▸ Supplied material:
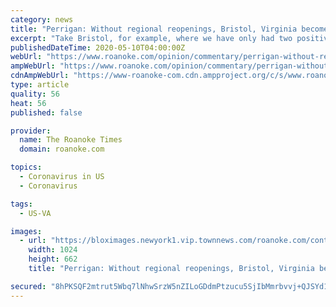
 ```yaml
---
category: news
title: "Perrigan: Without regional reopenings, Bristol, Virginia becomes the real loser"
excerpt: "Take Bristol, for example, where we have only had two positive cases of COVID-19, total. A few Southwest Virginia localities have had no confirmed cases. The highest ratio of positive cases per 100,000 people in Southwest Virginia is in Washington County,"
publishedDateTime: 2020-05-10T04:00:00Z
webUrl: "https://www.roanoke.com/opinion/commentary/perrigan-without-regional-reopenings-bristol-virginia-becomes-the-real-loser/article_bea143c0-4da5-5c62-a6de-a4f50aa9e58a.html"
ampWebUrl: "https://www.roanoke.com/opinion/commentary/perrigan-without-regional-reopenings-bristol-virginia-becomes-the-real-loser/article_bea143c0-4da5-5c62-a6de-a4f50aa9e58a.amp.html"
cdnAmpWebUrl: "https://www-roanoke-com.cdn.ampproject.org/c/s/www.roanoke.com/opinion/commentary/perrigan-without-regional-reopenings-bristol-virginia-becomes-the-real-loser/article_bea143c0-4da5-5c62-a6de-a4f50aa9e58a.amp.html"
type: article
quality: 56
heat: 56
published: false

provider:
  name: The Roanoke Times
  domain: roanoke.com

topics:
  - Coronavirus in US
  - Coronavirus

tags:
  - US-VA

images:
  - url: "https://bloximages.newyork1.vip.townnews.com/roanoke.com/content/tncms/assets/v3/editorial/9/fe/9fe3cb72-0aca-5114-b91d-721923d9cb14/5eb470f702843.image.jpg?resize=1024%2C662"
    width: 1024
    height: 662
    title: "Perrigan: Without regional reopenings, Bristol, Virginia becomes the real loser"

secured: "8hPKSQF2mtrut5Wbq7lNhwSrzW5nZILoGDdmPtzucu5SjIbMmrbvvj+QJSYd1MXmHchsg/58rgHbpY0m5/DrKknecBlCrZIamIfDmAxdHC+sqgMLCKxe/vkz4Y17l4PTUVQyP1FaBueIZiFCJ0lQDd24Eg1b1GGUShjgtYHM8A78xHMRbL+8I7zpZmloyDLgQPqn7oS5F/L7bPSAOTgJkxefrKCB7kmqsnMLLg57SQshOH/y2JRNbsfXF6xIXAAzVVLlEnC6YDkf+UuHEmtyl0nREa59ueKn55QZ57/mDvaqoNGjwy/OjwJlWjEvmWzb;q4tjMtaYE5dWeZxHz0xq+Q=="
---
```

--

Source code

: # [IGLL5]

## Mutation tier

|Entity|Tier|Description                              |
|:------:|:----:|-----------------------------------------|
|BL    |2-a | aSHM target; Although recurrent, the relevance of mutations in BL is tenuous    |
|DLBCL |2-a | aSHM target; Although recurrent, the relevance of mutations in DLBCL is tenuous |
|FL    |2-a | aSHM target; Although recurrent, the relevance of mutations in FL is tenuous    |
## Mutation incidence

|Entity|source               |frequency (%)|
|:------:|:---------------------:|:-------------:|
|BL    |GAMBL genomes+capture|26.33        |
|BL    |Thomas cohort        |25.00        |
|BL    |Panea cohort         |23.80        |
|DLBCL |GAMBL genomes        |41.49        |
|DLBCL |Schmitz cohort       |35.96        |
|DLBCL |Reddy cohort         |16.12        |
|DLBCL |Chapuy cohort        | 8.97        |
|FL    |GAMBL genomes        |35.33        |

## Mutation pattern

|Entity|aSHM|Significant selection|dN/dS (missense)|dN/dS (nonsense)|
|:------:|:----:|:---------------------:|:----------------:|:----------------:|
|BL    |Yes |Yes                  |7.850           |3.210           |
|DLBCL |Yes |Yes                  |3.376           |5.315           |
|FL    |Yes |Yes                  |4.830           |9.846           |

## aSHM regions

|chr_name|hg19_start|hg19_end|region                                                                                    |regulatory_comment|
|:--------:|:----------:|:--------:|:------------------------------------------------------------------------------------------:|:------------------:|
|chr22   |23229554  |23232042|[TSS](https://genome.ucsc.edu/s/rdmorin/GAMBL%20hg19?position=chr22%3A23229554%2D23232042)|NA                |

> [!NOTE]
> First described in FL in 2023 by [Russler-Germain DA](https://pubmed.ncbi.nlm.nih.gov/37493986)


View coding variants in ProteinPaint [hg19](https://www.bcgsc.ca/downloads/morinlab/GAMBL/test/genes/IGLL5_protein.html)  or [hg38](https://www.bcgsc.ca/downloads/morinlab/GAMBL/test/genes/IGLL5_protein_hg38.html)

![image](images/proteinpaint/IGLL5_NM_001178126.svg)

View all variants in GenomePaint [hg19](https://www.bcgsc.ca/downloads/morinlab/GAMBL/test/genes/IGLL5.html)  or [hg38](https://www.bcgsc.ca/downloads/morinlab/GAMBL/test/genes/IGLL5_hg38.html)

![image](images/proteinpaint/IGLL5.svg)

==

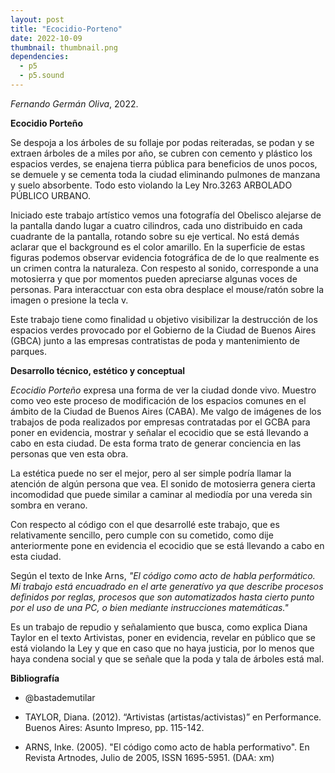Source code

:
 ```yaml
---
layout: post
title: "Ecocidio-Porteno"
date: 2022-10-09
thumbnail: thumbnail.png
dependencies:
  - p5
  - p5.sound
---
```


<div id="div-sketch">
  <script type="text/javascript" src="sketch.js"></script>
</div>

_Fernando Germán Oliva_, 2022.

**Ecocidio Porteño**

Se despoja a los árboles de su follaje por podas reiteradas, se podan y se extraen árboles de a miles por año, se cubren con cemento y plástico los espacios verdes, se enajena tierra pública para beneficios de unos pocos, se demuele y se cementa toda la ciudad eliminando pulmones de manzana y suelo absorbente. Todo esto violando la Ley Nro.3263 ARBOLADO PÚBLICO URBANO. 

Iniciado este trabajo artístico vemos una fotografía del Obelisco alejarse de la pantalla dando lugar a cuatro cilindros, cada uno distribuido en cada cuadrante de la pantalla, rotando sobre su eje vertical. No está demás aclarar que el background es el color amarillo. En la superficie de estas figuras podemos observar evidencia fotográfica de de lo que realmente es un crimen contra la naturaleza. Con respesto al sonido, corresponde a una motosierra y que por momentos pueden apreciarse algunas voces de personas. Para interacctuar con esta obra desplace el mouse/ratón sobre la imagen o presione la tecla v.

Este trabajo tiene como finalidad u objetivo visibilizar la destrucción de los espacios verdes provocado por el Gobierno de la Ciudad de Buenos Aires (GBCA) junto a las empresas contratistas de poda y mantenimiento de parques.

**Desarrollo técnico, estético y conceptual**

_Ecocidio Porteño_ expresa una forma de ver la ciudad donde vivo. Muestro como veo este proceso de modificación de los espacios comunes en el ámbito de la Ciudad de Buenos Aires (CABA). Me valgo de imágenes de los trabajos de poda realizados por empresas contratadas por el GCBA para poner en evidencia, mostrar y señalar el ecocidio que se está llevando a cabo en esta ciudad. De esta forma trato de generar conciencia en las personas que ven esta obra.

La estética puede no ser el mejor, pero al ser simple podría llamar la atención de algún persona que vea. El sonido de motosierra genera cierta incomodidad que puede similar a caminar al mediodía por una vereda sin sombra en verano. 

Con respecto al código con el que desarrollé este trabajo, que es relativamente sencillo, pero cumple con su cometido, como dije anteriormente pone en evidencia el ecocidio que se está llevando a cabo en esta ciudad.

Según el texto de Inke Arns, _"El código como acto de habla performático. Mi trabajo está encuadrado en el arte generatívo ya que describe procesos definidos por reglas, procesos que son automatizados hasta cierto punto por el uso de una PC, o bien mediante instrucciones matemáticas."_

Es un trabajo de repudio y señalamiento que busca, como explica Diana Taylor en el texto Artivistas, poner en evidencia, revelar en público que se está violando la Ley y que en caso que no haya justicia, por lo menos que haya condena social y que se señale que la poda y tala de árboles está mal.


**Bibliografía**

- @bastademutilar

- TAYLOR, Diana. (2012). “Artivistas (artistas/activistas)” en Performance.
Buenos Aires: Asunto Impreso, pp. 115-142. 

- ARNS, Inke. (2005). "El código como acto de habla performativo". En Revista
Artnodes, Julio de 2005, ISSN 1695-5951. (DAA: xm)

▸ Assignment: Copy each line holding "type" from the material above.

▸ Solution to the exercise:
type: article
  <script type="text/javascript" src="sketch.js"></script>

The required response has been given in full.